▸ Teks Kutipan:
____

Foto: Kapela Stasi Kampung Mocok (Dokumentasi Warga) |
Saya ingat baik ketika beberapa bulan yang lalu (sekitar 16 Mei 2024), saya membagikan postingan Facebook Pater Rio Nanto, SVD tentang tesisnya “Teologi Ro’eng” (rakyat biasa).
Bagi saya, itu adalah ulasan menarik yang sangat kontekstual, terlebih ketika Pater Rio mensinkronkannya Sebagai model Teologi Pembebasan di Manggarai, secara khusus Pembangunan Pariwisata Super Premium di Labuan Bajo, Manggarai Barat.
Baginya, pariwisata yang menjadi salah satu sektor unggulan dalam peningkatan ekonomi masyarakat, berbarengan dengan runyamnya konflik agraria, menguatnya kasus deforestasi, dan privatisasi tanah-tanah masyarakat lokal dari pariwisata tersebut.
Fenomena di atas bagi oknum-oknum tertentu, terlihat sebagai hal yang biasa dan cukup mereduksi progresivitas pariwisata super premium Labuan Bajo. Namun bagi bagi sebagian masyarakat, itulah penderitaan yang sesungguhnya yang perlahan justru merenggut kesejahteraan mereka.

____

Lanjutkan tulisan tentang Teologi Ro'eng dan pariwisata Labuan Bajo di atas, dimulai setelah kalimat terakhirnya.

▸ Daftar Data:
____

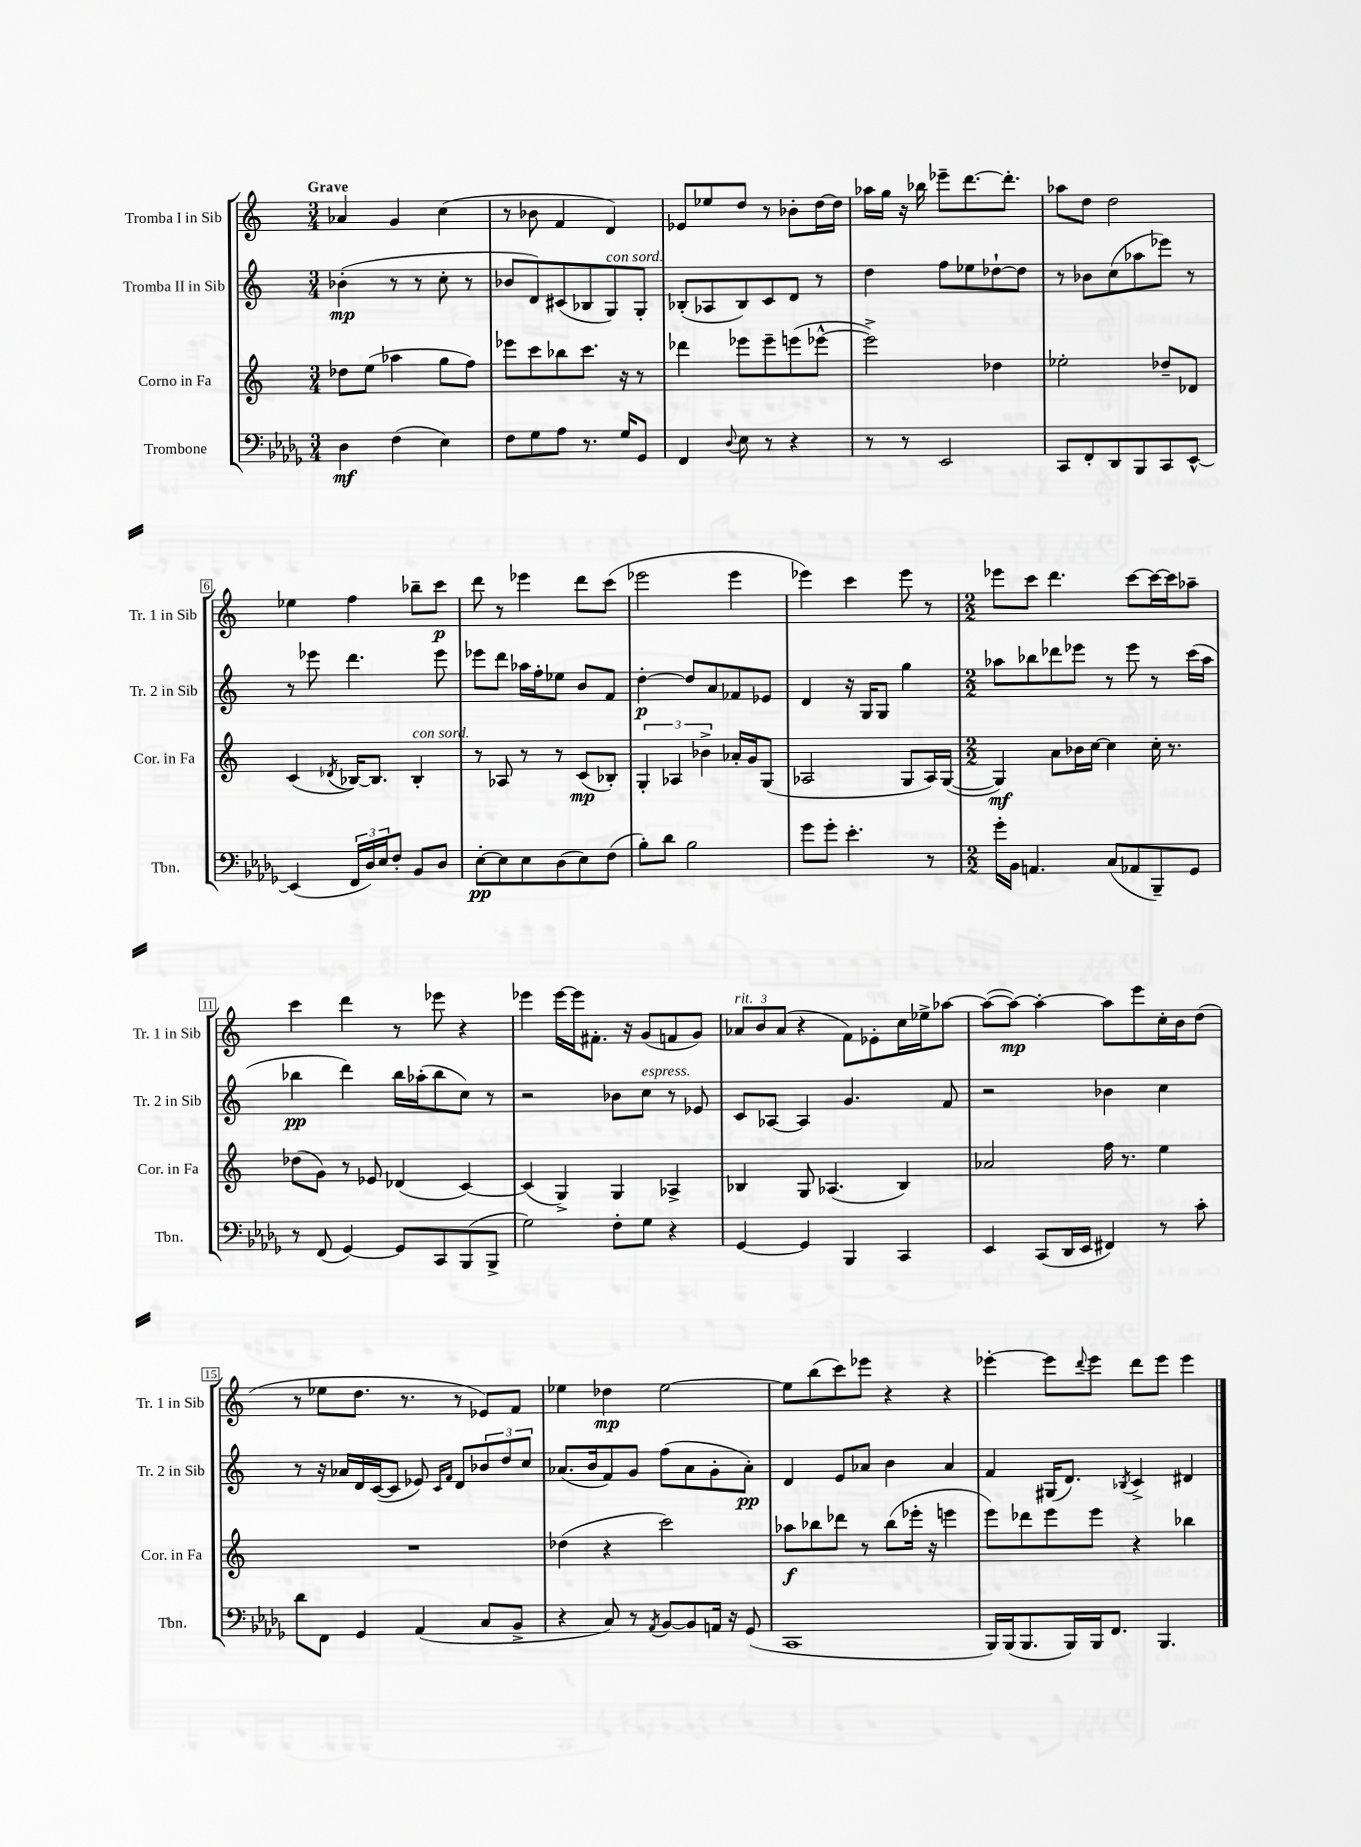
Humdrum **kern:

**kern	**kern	**kern	**kern
*staff4	*staff3	*staff2	*staff1
*clefF4	*clefG2	*clefG2	*clefG2
*k[b-e-a-d-g-]	*k[]	*k[]	*k[]
*M3/4	*M3/4	*M3/4	*M3/4
4D-	8dd-	(4b-'	4a-
.	(8ee	.	.
(4F	4aa-	8r	4g
.	.	8r	.
4E-)	8gg	8cc'	(4cc
.	8ff)	8r	.
=	=	=	=
8F	8eee-	8b-	8r
8G-	8ccc	8d)	8b-
8A-	8bb-	(8c#	4f
8.r	8.ccc	8B-	.
.	.	8G)	4d)
16G-	16r	.	.
8GG-	8r	8G'	.
=	=	=	=
4FF	4ddd-	(8B-'	8e-
.	.	8A-	8ee-
8qqD-	.	.	.
8E-	8eee-	8B-)	8dd
8r	8eee-~	8c	8r
4r	(8eee	8d	8b-'
.	[8eee-^^	8r	[16dd
.	.	.	16dd]
=	=	=	=
8r	2eee-^])	4dd	16aa-
.	.	.	16gg
8r	.	.	16r
.	.	.	16bb-
2EE-	.	8ff	8eee-~
.	.	8ee-	[8.ddd
.	4dd-	[8dd-`	.
.	.	.	8.ddd']
.	.	8dd-]	.
=	=	=	=
8CC	2ee-'	8r	8aa-
8FF'	.	8b-	8dd
8DD-	.	(8cc	2dd
8BBB-	.	8aa-	.
8CC	8dd-~	8eee-)	.
[8EE-^^	8d-	8r	.
=	=	=	=
(4EE-]	(4c	8r	4ee-
.	.	8eee-	.
.	8qd-	.	.
24FF	[16B-)	4.ddd	4ff
24D-)	.	.	.
.	8.B-]	.	.
24E-	.	.	.
8F'	.	.	.
8BB-	4B-'	.	8bb-~
8D-	.	8eee-	8ccc
=	=	=	=
[8E-'	8r	8eee-	8ddd
8E-]	8A-	8ddd	8r
8E-	8r	16aa-	4eee-
.	.	16ff'	.
(8D-	8r	8ee-	.
8E-)	(8c	8b	8ddd
(8F	8B-')	8f	(8ccc
=	=	=	=
8B-')	6G'	[4dd'	2eee-
8d-	.	.	.
.	6A-	.	.
2B-	.	8dd]	.
.	6b-^	.	.
.	.	8a	.
.	16a-'	8f-	4eee-
.	16g	.	.
.	(8G	8e-	.
=	=	=	=
8g-	2A-	4d	4eee-)
8g-'	.	.	.
4.e-'	.	16r	4ccc
.	.	16G	.
.	.	8G	.
.	8G	4gg	8eee-
8r	16A-)	.	8r
.	([16G	.	.
=	=	=	=
*M2/2	*M2/2	*M2/2	*M2/2
16g-'	4G])	8aa-	8eee-
16BB-	.	.	.
4.AA	.	8bb-	8ccc
.	8a	8ddd-	4.ddd
.	16b-	8eee-	.
.	[16cc	.	.
(8C	4cc]	8r	.
8AA-	.	8eee-	[8ccc
8BBB-~)	16cc'	8r	16ccc_
.	8.r	.	16ccc]
8GG-	.	(16ccc	8aa-~
.	.	16aa-	.
=	=	=	=
8r	(8dd-	4bb-	4ccc
(8FF	8g)	.	.
[4GG-)	8r	4ddd)	4ddd
.	8e-	.	.
8GG-]	(4d-	16bb-	8r
.	.	(16aa-'	.
8CC	.	8bb-	8eee-
(8BBB-	[4c)	8cc)	4r
8BBB-^	.	8r	.
=	=	=	=
2G-)	(4c]	2r	4eee-
.	4G^)	.	[16eee-
.	.	.	16eee-]
.	.	.	8.f#'
8F'	4G	8b-	.
.	.	.	16r
8G-	.	8cc	(8g
4r	4A-^	8r	8f
.	.	8e-	8g)
=	=	=	=
[4GG-	4B-	8c	12a-
.	.	.	12b
.	.	[8A-	.
.	.	.	(12a-
4GG-]	8G	4A-]	4r
.	(4.A-	.	.
4BBB-	.	4.g	8f)
.	.	.	8e-'
4CC	4B-)	.	16cc
.	.	.	16ee-^
.	.	8f	[8aa-
=	=	=	=
4EE-	2a-	2r	(8aa-_
.	.	.	8aa-_)
(8CC	.	.	4aa-'_
16DD-	.	.	.
16EE-	.	.	.
4FF#)	16ff	4b-	8aa-]
.	8.r	.	.
.	.	.	8eee
8r	4ee	4cc	16cc'
.	.	.	16b
8c'	.	.	(8dd
=	=	=	=
8d-	1r	8r	8r
8FF	.	16r	8ee-
.	.	16a-	.
4GG-	.	16d	8.dd
.	.	([16c	.
.	.	8c]	.
.	.	.	8.r
(4AA-	.	8e-)	.
.	.	16qqc	.
.	.	16qqf	.
.	.	8d	8r
8C	.	12b-	8e-)
.	.	12dd	.
8BB-^	.	.	8f
.	.	12cc	.
=	=	=	=
4r	(4dd-	(8.a-	4ee-
.	.	16b	.
8C)	4r	8f)	4dd-
8r	.	8g	.
8qAA-	.	.	.
[8BB-	2ccc)	(8ff	[2ee-
8BB-]	.	8a-	.
16AA	.	8g'	.
16r	.	.	.
(8GG-	.	8a-')	.
=	=	=	=
1CC	8aa-	4d	8ee-]
.	8bb-	.	(8bb
.	8ddd-	8e	8ccc)
.	8r	8a-	8eee-
.	(8bb-	4b	4r
.	16eee-'	.	.
.	16r	.	.
.	4eee	4a-	4r
=	=	=	=
16BBB-)	8eee)	4f	[4eee-'
(16BBB-	.	.	.
8.BBB-	8ddd-	.	.
.	8eee	(16G#	8eee-]
16BBB-)	.	8.d)	.
.	.	.	8qqddd
16BBB-	8eee	.	8eee-
8.FF	.	.	.
.	.	8qB-	.
.	4r	4c^	8ddd
4.BBB-	.	.	8eee-
.	4bb-	4d#	4eee-
==	==	==	==
*-	*-	*-	*-
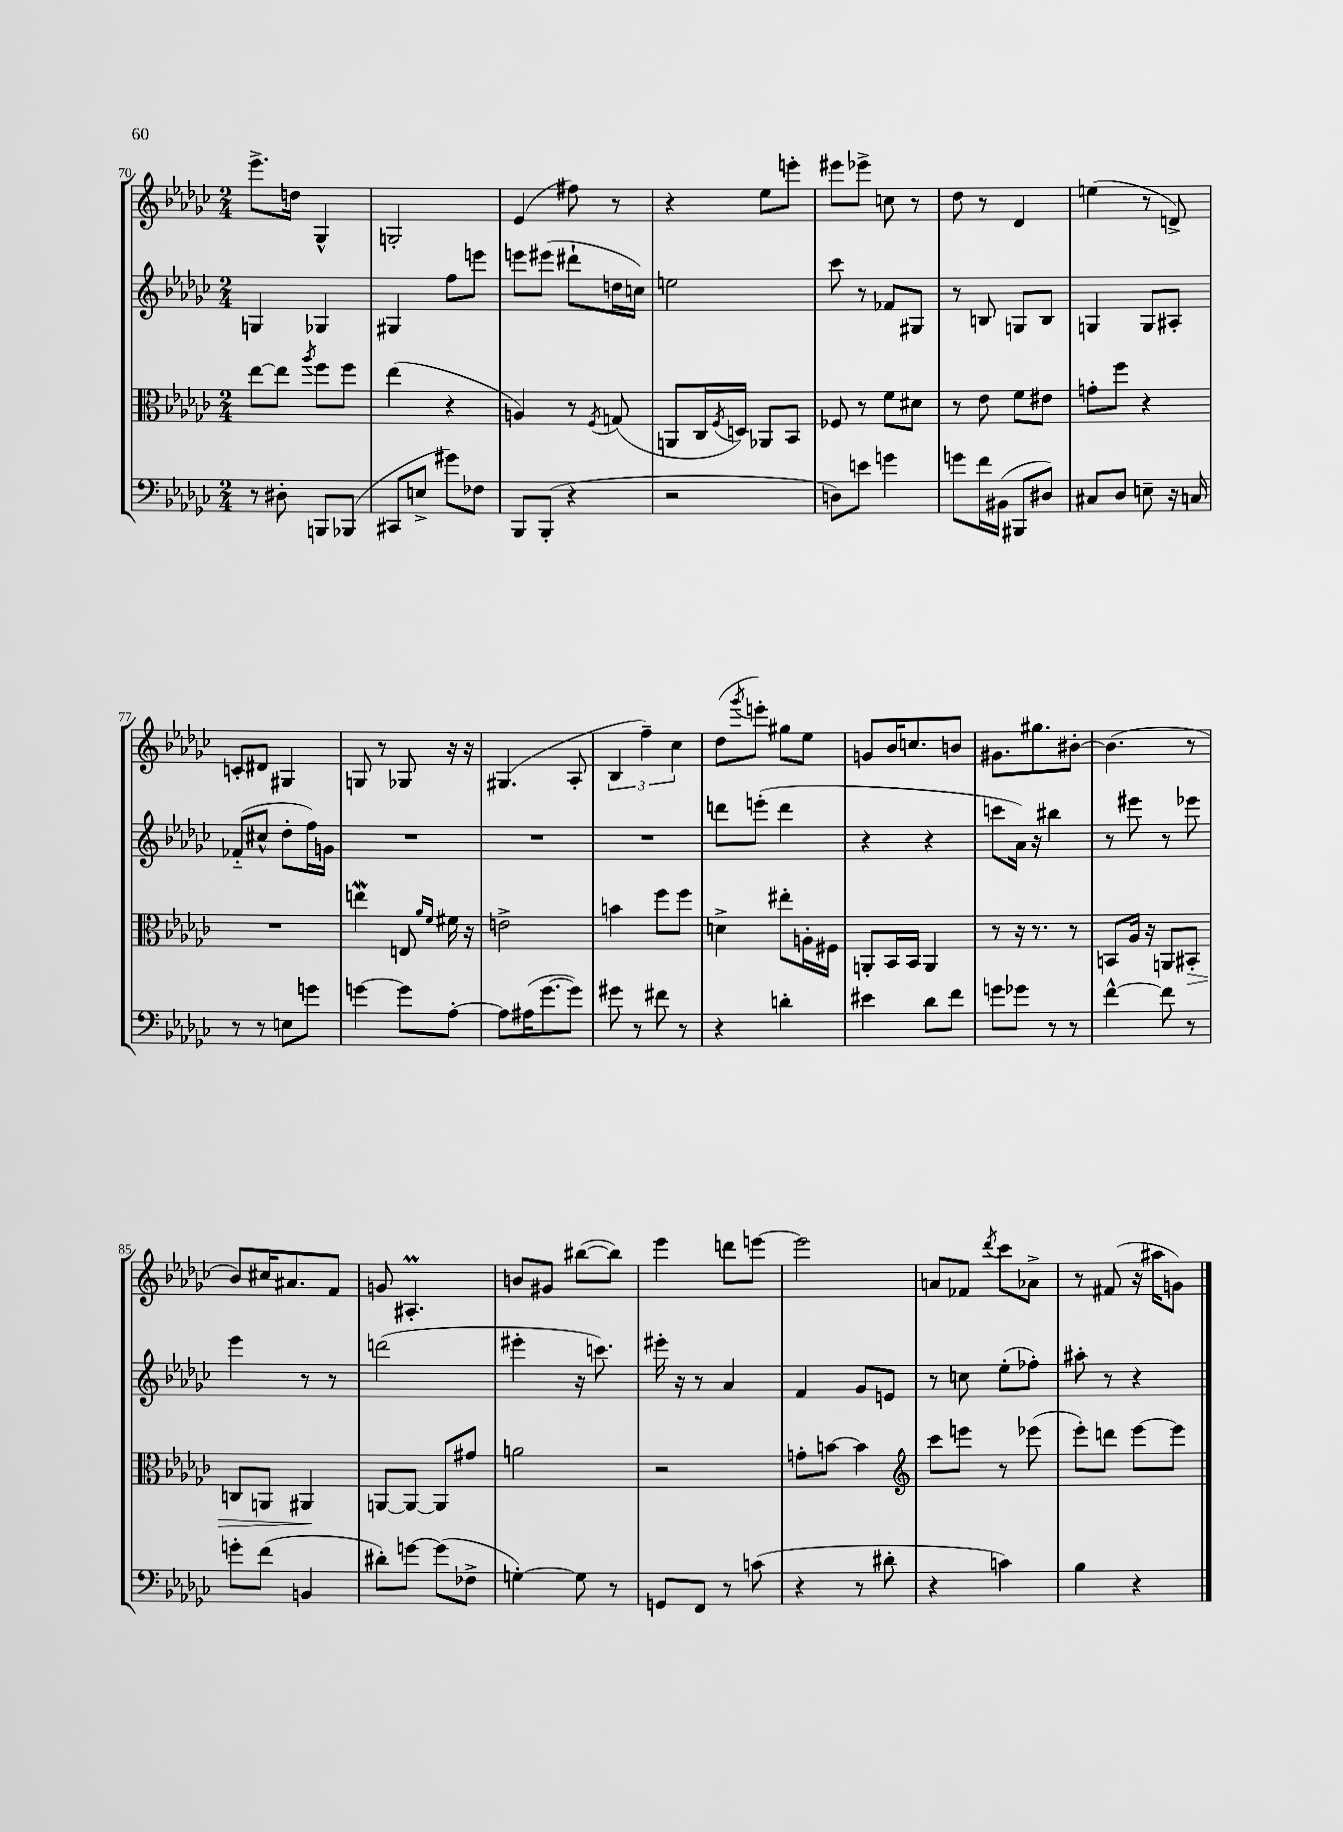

____

▸ Hasil:
Misalnya, peralihan status sosial dari warga lokal yang tinggal di pedalaman Pulau Komodo. Pada awalnya mereka berprofesi sebagai pemburu untuk memenuhi kebutuhan hidup sehari-hari.
Namun ketika pulau itu dijadikan kawasan wisata, mereka harus menyesuaikan profesinya menjadi nelayan, karena keberadaan mereka di pulau itu dinilai akan mengganggu habitat komodo dan perkembanganya.
Tidak cukup sampai disitu, setelah beberapa tahun lamanya mereka bekerja sebagai nelayan, mereka kemudian dialihkan lagi profesinya menjadi Penjual Souvenir karena lautnya yang menjadi tempat pariwisata.
Teologi Ro’eng Ialah Sikap Yesus yang Selalu Membela Hak-hak Orang Miskin
Maka selanjutnya, Teologi Ro’eng bagi Pater Rio Nanto tidak hanya bergelut dalam refleksi, tetapi berdimensi transformatif melalui gerakan perlawanan terhadap sistem yang mengorbankan orang-orang miskin dan terpinggirkan.
Pater Rio menulis bahwa inspirasi utamanya dalam Teologi Ro’eng ialah sikap Yesus yang selalu membela hak-hak orang miskin.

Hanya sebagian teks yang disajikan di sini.